By design the doctorate in Film and Media Studies at Yale is always undertaken in combination with one of ten other disciplines in the Humanities (African-American Studies, American Studies, Comparative Literature, East Asian Languages and Literatures, English, French, German, History of Art, Italian, Slavic Languages and Literatures).   It was thought, and has proven true, that upon completing their degrees, students who are prepared for positions in both Film and Media and in another discipline would hold a particular advantage, and not merely because of the wider range of openings available to them in the job market, but because the calculated interdisciplinarity of their research makes them stand out. Thoroughly grounded in Film and Media Studies, they become expert in certain of its issues by offering authoritative perspectives and methods that derive from systematic work with the outstanding faculty and graduate students in another Yale department or program. Our students are welcomed throughout the Humanities on campus as they enliven traditional disciplines with the images, sounds, and ideas they bring from Film and Media Studies.

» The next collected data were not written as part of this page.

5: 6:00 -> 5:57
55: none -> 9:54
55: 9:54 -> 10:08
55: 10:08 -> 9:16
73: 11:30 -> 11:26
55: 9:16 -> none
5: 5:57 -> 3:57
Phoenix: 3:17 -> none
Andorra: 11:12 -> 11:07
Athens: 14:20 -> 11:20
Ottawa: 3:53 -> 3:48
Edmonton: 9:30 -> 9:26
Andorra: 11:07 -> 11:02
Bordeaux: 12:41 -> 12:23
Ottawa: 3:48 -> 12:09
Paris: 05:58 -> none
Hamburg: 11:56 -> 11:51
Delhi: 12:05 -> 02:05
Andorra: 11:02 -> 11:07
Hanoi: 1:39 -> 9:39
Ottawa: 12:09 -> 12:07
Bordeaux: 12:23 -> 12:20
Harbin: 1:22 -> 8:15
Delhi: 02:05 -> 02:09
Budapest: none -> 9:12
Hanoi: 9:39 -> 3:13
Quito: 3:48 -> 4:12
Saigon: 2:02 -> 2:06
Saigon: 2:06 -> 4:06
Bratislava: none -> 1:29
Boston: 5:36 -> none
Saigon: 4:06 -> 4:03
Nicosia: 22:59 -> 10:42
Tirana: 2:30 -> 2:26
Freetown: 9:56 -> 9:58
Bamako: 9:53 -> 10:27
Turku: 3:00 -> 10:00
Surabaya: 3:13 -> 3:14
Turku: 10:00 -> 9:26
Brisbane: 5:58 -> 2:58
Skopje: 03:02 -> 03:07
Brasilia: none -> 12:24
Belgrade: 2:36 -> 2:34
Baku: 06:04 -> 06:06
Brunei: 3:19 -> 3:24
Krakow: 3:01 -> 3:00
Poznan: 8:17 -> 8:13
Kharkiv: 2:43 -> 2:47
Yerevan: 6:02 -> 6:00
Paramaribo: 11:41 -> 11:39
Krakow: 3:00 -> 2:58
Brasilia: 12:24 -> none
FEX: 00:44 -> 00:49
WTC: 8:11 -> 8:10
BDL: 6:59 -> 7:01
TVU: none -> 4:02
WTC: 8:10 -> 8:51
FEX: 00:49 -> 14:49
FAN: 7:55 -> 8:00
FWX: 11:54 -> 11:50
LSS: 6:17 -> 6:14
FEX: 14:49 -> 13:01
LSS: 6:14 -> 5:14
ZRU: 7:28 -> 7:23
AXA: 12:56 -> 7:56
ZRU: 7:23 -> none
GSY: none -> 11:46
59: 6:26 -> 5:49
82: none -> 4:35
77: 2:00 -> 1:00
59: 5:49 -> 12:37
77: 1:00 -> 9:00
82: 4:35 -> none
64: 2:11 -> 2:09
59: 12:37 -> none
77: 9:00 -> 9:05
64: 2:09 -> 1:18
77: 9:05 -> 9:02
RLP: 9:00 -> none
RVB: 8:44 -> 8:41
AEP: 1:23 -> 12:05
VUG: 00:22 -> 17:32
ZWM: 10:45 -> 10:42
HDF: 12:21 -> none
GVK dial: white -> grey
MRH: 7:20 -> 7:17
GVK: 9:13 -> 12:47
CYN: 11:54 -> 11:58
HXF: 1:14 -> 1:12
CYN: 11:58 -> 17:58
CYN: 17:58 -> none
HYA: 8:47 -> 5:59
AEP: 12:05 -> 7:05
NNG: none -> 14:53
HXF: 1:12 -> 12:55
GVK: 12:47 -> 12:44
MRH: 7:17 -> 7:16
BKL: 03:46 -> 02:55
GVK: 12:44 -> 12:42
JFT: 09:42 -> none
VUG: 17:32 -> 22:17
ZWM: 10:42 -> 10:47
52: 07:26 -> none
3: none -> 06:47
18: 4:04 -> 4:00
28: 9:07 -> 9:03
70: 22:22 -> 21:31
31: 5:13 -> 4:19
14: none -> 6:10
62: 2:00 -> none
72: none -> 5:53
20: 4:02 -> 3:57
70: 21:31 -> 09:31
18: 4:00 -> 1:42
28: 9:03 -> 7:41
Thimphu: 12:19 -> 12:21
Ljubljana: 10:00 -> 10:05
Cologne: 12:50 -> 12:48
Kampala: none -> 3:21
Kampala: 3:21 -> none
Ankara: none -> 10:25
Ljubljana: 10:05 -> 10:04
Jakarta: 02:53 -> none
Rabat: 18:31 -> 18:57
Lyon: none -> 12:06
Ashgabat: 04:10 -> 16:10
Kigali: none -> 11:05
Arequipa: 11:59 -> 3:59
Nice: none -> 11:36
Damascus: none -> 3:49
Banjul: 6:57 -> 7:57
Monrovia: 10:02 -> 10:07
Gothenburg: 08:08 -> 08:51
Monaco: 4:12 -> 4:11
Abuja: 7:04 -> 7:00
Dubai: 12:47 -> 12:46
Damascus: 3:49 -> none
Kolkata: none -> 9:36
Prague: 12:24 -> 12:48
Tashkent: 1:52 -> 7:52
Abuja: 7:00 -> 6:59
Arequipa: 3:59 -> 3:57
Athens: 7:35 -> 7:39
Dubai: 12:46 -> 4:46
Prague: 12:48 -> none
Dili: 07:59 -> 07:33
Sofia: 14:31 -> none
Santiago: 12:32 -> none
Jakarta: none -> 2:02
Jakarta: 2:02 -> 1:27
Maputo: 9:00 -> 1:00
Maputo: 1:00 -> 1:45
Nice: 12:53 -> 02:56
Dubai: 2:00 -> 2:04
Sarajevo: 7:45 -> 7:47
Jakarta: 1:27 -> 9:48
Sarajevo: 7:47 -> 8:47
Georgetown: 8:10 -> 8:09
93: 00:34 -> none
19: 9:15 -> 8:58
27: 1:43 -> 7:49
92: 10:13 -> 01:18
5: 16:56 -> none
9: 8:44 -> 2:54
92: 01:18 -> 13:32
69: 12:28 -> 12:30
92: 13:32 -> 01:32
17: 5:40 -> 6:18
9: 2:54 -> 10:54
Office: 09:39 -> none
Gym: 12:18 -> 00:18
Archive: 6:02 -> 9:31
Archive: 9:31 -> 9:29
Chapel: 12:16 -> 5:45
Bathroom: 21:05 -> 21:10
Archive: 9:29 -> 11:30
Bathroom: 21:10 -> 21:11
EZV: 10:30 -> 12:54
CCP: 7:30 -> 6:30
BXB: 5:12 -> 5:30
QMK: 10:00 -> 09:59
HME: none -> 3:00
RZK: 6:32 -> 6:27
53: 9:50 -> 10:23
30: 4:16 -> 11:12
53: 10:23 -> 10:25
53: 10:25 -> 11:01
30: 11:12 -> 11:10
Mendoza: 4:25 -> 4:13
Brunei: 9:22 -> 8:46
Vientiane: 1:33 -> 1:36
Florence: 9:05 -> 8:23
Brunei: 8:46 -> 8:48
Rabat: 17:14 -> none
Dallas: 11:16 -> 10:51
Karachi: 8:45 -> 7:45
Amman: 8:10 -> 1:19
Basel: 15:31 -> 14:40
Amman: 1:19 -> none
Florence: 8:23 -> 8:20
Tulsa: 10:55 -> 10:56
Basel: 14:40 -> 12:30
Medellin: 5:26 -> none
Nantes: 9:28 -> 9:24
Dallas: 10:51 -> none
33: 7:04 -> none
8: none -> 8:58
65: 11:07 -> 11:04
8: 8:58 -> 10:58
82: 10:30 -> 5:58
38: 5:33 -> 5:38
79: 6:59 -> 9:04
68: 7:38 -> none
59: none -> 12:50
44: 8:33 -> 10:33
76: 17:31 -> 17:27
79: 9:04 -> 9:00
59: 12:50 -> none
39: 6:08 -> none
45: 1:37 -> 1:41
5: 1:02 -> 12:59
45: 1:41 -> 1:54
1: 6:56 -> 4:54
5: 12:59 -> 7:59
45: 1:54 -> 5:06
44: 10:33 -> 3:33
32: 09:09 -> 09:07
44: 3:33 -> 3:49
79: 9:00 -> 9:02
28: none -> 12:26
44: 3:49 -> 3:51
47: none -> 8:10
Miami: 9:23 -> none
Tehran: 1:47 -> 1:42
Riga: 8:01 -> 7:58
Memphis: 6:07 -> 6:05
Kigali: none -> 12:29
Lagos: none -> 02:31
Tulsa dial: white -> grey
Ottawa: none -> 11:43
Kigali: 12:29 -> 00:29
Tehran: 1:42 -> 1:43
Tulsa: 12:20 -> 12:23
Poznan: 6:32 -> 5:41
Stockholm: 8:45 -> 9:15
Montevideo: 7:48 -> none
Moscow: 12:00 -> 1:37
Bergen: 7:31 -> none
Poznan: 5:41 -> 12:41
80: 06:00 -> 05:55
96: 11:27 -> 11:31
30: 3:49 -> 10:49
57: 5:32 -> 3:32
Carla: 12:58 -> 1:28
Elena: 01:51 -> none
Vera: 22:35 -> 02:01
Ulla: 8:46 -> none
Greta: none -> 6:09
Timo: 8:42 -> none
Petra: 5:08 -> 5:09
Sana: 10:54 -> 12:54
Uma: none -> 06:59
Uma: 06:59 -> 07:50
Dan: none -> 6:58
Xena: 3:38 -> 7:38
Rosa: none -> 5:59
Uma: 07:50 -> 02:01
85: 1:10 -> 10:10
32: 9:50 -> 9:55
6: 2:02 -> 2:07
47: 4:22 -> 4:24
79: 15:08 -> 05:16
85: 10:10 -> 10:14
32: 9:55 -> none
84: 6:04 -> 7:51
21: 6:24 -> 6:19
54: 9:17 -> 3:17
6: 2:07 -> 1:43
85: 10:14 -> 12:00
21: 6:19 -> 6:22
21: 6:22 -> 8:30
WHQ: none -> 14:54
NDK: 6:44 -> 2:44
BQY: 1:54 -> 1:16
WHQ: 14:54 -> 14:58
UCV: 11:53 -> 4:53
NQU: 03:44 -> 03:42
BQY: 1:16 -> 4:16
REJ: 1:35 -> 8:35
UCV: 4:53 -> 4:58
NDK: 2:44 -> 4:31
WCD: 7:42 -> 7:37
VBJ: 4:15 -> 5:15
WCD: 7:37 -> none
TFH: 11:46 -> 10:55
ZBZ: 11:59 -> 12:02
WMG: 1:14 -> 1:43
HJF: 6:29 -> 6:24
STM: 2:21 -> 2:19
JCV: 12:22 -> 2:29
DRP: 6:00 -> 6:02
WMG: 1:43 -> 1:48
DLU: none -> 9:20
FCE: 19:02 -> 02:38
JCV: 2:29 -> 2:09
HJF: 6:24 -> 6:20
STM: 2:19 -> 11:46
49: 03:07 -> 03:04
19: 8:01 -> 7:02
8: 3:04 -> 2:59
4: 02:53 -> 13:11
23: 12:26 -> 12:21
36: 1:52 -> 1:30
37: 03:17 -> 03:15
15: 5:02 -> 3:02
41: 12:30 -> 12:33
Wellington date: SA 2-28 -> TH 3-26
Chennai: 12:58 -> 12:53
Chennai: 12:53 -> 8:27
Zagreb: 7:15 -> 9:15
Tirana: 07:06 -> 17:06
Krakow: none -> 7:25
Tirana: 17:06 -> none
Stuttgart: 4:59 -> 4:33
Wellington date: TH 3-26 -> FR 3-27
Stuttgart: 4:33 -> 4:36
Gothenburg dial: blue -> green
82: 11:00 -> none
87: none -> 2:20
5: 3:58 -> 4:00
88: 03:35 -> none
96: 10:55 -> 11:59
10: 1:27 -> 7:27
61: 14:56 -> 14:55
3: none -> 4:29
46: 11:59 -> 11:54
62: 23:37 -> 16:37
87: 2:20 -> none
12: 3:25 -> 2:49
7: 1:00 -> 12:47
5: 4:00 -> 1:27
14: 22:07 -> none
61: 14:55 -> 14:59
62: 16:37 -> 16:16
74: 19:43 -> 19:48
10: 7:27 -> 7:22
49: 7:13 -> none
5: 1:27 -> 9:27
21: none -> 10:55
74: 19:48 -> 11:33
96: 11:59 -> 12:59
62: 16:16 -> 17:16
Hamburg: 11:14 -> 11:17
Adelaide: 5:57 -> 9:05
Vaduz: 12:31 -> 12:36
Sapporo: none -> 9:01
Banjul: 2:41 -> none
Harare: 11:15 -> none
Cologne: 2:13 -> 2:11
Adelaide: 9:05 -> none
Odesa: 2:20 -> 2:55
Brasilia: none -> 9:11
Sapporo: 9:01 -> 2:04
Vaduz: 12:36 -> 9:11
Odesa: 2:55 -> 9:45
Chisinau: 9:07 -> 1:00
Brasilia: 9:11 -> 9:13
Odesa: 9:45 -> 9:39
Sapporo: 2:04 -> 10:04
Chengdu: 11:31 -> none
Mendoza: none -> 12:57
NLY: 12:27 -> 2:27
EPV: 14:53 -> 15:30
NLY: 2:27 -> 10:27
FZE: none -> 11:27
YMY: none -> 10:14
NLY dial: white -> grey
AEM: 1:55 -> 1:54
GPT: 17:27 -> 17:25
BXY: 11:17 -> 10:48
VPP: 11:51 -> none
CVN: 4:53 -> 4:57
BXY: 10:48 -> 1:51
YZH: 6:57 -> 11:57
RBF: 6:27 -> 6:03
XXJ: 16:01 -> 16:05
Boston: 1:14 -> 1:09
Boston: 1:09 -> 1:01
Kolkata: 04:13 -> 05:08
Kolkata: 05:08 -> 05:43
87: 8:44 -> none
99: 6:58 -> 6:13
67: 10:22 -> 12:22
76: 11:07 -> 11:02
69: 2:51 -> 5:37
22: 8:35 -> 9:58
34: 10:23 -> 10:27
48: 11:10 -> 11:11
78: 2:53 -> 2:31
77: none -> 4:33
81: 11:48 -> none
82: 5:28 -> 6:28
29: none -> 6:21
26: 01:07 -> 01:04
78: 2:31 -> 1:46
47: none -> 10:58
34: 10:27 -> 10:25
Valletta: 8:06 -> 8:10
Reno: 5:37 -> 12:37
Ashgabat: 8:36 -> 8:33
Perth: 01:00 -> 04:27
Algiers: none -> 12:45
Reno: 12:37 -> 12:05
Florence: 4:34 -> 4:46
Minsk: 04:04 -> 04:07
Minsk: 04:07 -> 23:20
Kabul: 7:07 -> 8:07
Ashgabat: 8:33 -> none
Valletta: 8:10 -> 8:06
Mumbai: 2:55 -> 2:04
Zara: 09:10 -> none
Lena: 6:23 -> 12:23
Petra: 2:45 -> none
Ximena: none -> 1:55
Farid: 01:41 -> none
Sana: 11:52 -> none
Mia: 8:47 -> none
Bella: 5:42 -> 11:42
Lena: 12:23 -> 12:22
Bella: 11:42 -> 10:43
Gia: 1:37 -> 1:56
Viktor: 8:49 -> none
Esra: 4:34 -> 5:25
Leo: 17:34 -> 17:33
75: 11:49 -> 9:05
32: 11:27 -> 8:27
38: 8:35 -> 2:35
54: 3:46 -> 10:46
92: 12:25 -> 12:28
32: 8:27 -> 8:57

The faculty and its curriculum represent a full range of topics that have been at the center of Film Studies from its outset: theory, criticism, and history, plus cultural approaches to American, European, Latin American and Japanese national cinemas.  Naturally, as the field and its discipline evolve, so too do we, though always keeping ourselves based in this tradition. Transnational and global approaches bring the national cinemas, and their specialists, into productive contact. Overarching concerns involving technological, aesthetic, social and cultural issues (especially race and gender), have developed to the point that in 2015 the Program added “Media” to its name and mission. FMS, as our Program is now called for short, officially embraces images and sounds from an array of sources and channels, especially as these coexist and intertwine with cinema, something that has occurred throughout its long history.  We study that history as well as the challenge and possibilities of “new media,” which we know to be on the minds of graduate students. This keeps Yale’s Program vigilant as it looks to the past for cues about ways to best approach the future. The faculty recognizes that graduate students must be in the lead of an evolving discipline, and so encourages them to take up the most current developments and debates. The goal of the Program’s pedagogy is to provide its current students with a steady anchor in what the discipline has been, so that they can confidently and creatively participate at the highest level in its discourse and institutions, leading it forward while passing continuing its legacy.